Do Blog da Folha O Ministério Público junto ao Tribunal de Contas da União (TCU) quer evitar que as empreiteiras acusadas de corrupção na Operação Lava Jato firmem acordos de leniência com o governo federal por meio da Controladoria-Geral da União (CGU). O procurador Júlio Marcelo de Oliveira encaminhou sexta-feira uma representação ao presidente do […]
O Ministério Público junto ao Tribunal de Contas da União (TCU) quer evitar que as empreiteiras acusadas de corrupção na Operação Lava Jato firmem acordos de leniência com o governo federal por meio da Controladoria-Geral da União (CGU). O procurador Júlio Marcelo de Oliveira encaminhou sexta-feira uma representação ao presidente do TCU, ministro Aroldo Cedraz, pedindo que o tribunal determine que a CGU não celebre acordos que possam atrapalhar o curso das investigações feitas pela Polícia Federal.
“Esta é a primeira vez que estamos enfrentando essa questão no Brasil. A CGU nunca celebrou um acordo de leniência antes e acontece logo em um caso de grandes dimensões”, afirmou ao Broadcast o procurador Júlio Marcelo de Oliveira. Para ele, a atuação, ao mesmo tempo, da CGU, do MPF e de outros órgãos pode acabar em conflitos. “Estou fazendo a minha parte e o TCU pode dar uma colaboração importante para o caso”, disse. É difícil, segundo Oliveira, saber se sua solicitação será atendida e quando isso ocorrerá.
No documento, o procurador defende que a “ampla possibilidade” de acordos de leniência traz embaraços aos avanços da investigação. “Se for possível às empresas envolvidas em corrupção escolher com qual órgão elas vão celebrar acordos de leniência, evidentemente elas vão atuar como se estivessem em um leilão, escolhendo o acordo que lhes ofereça as melhores condições, novamente em prejuízo do interesse público de por fim à corrupção”.

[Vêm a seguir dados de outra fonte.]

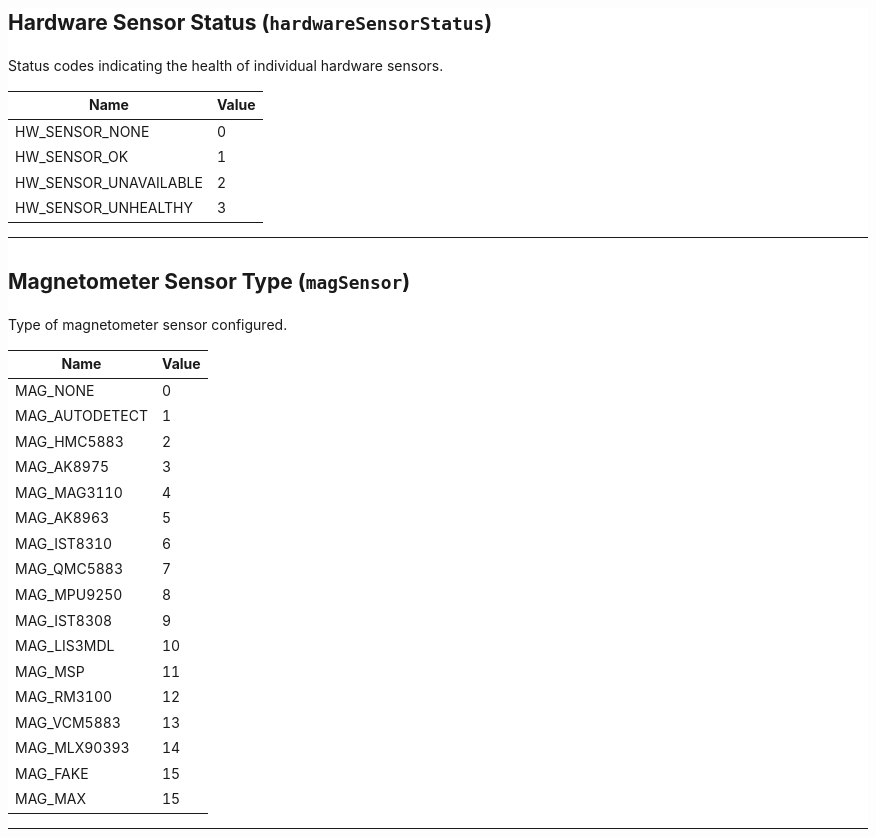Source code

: 
## Hardware Sensor Status (`hardwareSensorStatus`)

Status codes indicating the health of individual hardware sensors.

| Name                  | Value |
|-----------------------|-------|
| HW_SENSOR_NONE        | 0     |
| HW_SENSOR_OK          | 1     |
| HW_SENSOR_UNAVAILABLE | 2     |
| HW_SENSOR_UNHEALTHY   | 3     |

---

## Magnetometer Sensor Type (`magSensor`)

Type of magnetometer sensor configured.

| Name          | Value |
|---------------|-------|
| MAG_NONE      | 0     |
| MAG_AUTODETECT| 1     |
| MAG_HMC5883   | 2     |
| MAG_AK8975    | 3     |
| MAG_MAG3110   | 4     |
| MAG_AK8963    | 5     |
| MAG_IST8310   | 6     |
| MAG_QMC5883   | 7     |
| MAG_MPU9250   | 8     |
| MAG_IST8308   | 9     |
| MAG_LIS3MDL   | 10    |
| MAG_MSP       | 11    |
| MAG_RM3100    | 12    |
| MAG_VCM5883   | 13    |
| MAG_MLX90393  | 14    |
| MAG_FAKE      | 15    |
| MAG_MAX       | 15    |

---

O procurador ainda colocou na representação que, com acordos de leniência, a CGU pode atravessar a investigação da Operação Lava Lato. “Não tem cabimento que, no curso de uma investigação conduzida pelo MPF, possa outro órgão qualquer, sem a mesma independência e autonomia, sem o mesmo largo espectro de atuação atravessar a investigação.” A decisão de pedir a ação cautelar, segundo o procurador, foi tomada porque ele identificou sinais de que o governo estaria na iminência de assinar acordos de leniência via CGU, o que poderia prejudicar as investigações. “O que eu defendo é: sempre que houver operação conduzida no MPF e vai fazer avaliação penal e cível e com repercussões judiciais, esta instância tem de prevalecer sobre as outras para fins de leniência. Se não, atrapalha”, defendeu. Até porque, lembrou o procurador, a CGU não possui autonomia, pois é um órgão subordinado à Presidência.

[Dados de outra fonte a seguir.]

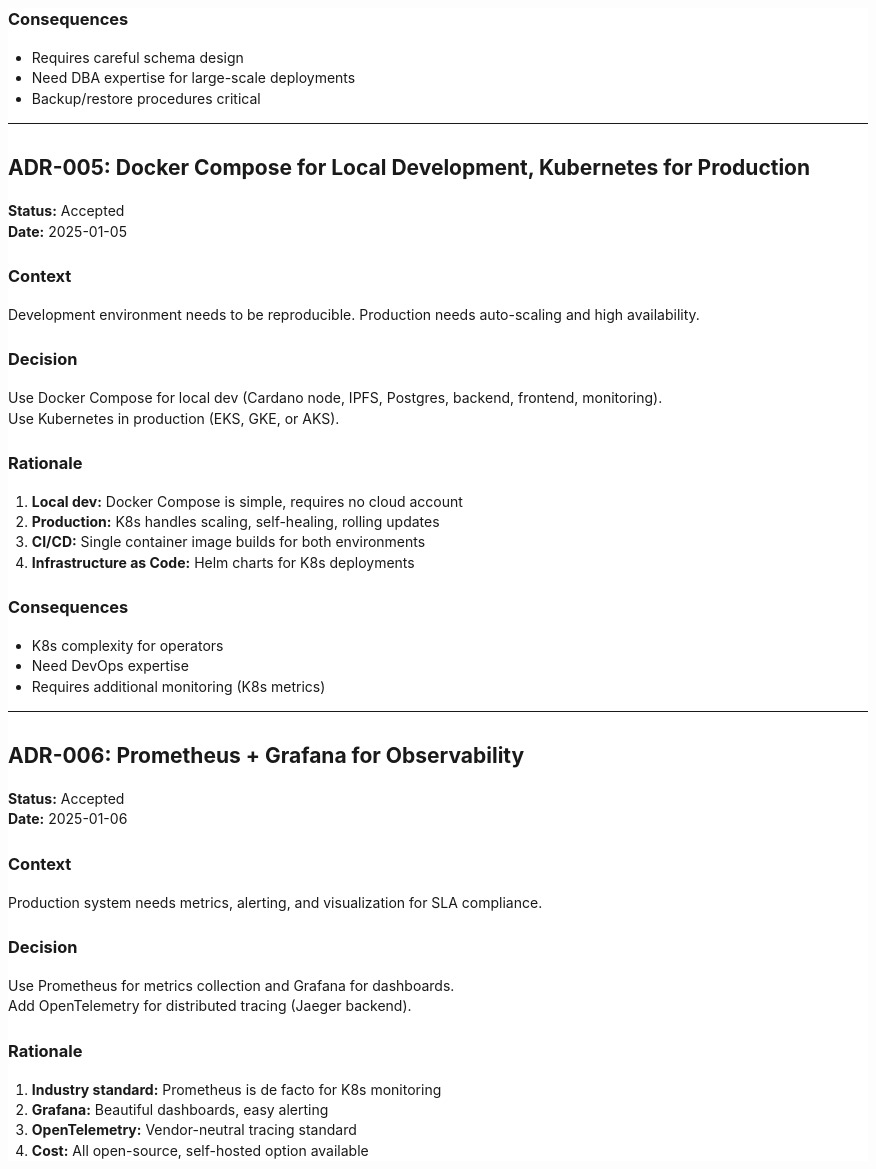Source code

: ### Consequences
- Requires careful schema design
- Need DBA expertise for large-scale deployments
- Backup/restore procedures critical

---

## ADR-005: Docker Compose for Local Development, Kubernetes for Production

**Status:** Accepted  
**Date:** 2025-01-05

### Context
Development environment needs to be reproducible. Production needs auto-scaling and high availability.

### Decision
Use Docker Compose for local dev (Cardano node, IPFS, Postgres, backend, frontend, monitoring).  
Use Kubernetes in production (EKS, GKE, or AKS).

### Rationale
1. **Local dev:** Docker Compose is simple, requires no cloud account
2. **Production:** K8s handles scaling, self-healing, rolling updates
3. **CI/CD:** Single container image builds for both environments
4. **Infrastructure as Code:** Helm charts for K8s deployments

### Consequences
- K8s complexity for operators
- Need DevOps expertise
- Requires additional monitoring (K8s metrics)

---

## ADR-006: Prometheus + Grafana for Observability

**Status:** Accepted  
**Date:** 2025-01-06

### Context
Production system needs metrics, alerting, and visualization for SLA compliance.

### Decision
Use Prometheus for metrics collection and Grafana for dashboards.  
Add OpenTelemetry for distributed tracing (Jaeger backend).

### Rationale
1. **Industry standard:** Prometheus is de facto for K8s monitoring
2. **Grafana:** Beautiful dashboards, easy alerting
3. **OpenTelemetry:** Vendor-neutral tracing standard
4. **Cost:** All open-source, self-hosted option available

Três associações – Contas Abertas, Associação Nacional dos Auditores de Controle Externo dos Tribunais de Contas do Brasil e a Associação da Auditoria de Controle Externo do Tribunal de Contas da União – demonstraram ao procurador preocupação em relação a acordos que possam vir a ser celebrados pela CGU. “Tudo leva a crer que está na iminência de esses acordos serem celebrados e eles podem atrapalhar as investigações que estão em curso”, destacou o secretário-geral da Associação Contas Abertas Gil Castelo Branco.

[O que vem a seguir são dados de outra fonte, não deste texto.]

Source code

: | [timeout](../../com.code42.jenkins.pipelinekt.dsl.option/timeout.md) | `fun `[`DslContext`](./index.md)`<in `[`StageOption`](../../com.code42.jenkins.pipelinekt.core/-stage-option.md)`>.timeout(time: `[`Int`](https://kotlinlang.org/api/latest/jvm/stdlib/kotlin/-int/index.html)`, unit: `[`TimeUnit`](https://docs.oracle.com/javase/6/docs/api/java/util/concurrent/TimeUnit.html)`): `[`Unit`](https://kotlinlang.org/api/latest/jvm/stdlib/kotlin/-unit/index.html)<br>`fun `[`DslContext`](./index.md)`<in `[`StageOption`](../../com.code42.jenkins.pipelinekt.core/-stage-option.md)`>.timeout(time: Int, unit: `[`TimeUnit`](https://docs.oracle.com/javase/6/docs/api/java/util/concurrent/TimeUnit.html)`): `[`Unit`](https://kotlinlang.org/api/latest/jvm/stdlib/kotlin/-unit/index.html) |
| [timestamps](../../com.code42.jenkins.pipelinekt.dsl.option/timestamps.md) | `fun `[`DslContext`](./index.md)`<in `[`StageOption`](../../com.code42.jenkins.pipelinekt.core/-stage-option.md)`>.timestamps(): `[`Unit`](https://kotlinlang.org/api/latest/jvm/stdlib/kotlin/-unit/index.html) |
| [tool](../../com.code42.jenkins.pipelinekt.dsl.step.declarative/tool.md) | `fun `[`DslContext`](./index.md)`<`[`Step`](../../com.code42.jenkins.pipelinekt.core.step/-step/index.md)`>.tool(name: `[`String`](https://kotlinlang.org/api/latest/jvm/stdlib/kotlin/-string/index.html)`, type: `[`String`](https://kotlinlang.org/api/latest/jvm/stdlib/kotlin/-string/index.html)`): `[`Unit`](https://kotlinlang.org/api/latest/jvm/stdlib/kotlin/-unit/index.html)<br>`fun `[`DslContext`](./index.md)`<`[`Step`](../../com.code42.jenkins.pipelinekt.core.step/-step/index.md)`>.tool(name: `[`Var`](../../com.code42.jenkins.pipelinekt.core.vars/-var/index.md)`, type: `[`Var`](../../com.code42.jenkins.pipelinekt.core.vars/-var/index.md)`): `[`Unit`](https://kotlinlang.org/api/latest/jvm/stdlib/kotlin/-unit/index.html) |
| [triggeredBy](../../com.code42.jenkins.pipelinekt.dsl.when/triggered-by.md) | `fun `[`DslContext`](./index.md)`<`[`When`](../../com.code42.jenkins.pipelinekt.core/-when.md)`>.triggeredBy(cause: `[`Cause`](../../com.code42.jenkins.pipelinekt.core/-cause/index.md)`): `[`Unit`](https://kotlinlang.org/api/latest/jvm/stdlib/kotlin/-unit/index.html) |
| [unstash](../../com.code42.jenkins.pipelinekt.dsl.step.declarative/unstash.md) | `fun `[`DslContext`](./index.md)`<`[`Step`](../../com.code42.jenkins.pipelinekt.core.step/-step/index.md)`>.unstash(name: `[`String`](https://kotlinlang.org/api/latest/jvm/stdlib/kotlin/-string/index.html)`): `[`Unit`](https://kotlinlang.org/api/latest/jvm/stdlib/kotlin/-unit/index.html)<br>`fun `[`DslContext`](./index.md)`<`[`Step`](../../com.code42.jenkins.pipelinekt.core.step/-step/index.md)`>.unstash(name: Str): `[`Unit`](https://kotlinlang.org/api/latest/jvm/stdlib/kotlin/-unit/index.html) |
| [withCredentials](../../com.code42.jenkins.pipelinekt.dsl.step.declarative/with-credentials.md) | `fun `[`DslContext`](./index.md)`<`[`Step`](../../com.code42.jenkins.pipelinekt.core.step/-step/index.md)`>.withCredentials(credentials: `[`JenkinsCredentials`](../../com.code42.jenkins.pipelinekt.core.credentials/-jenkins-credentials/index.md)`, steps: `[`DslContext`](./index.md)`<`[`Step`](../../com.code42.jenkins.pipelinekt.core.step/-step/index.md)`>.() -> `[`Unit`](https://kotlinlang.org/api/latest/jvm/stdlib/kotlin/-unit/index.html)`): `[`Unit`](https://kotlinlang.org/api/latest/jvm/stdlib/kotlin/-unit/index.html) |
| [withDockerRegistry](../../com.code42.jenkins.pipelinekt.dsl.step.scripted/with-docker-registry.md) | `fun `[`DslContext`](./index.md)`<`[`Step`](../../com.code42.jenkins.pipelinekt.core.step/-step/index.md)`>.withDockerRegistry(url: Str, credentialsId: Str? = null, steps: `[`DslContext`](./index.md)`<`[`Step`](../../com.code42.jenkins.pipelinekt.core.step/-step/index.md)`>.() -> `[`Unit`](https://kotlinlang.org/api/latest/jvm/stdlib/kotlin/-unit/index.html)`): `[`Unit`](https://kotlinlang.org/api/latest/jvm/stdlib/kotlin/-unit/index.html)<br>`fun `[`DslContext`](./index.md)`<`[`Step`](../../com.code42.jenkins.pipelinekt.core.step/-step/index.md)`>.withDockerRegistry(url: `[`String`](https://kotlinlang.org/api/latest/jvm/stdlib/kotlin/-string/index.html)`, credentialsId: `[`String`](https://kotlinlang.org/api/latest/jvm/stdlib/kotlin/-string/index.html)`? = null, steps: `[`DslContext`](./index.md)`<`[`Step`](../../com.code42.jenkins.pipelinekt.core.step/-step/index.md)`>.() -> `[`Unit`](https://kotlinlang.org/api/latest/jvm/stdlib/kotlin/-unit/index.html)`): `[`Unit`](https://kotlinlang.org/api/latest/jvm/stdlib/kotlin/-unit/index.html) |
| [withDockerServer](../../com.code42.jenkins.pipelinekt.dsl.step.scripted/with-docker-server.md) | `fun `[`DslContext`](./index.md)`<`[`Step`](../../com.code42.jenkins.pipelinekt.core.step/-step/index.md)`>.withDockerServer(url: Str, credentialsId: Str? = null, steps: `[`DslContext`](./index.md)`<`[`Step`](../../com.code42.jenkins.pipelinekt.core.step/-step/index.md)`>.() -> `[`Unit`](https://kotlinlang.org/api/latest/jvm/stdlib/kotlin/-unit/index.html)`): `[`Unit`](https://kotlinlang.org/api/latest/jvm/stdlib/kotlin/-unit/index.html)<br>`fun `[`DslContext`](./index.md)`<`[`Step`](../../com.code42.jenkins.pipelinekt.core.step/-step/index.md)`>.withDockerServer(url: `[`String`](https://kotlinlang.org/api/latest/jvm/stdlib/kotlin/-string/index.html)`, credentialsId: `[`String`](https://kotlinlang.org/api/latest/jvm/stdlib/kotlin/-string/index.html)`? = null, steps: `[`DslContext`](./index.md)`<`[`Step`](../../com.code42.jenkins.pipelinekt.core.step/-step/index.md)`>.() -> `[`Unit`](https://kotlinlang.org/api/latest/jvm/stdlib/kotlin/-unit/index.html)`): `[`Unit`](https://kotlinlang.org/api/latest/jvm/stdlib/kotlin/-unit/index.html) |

“Entendemos que o TCU deve dar uma cautelar no sentido de que a CGU não celebre acordos de leniência com empresas investigadas, a não ser que já tenha sido liberado pelo Ministério Público”, disse Castelo Branco. “A CGU fica na esfera administrativa e este assunto está sendo tratado na esfera judicial. O ideal é que investigações continuem e que, se um acordo desses tiver de ser celebrados, seja feito pelo Ministério Público”, reforçou.
Para lembrar
Neste mês, o Tribunal de Contas da União (TCU) aprovou uma norma que estabelece que qualquer acordo de leniência com empresas acusadas de corrupção, mediado pela CGU, deve ser aprovado previamente pela Corte. Pela regra aprovada no plenário do TCU e antecipada pela reportagem, o governo terá de submeter as fases dos acordos de leniência a análise e aprovação da corte.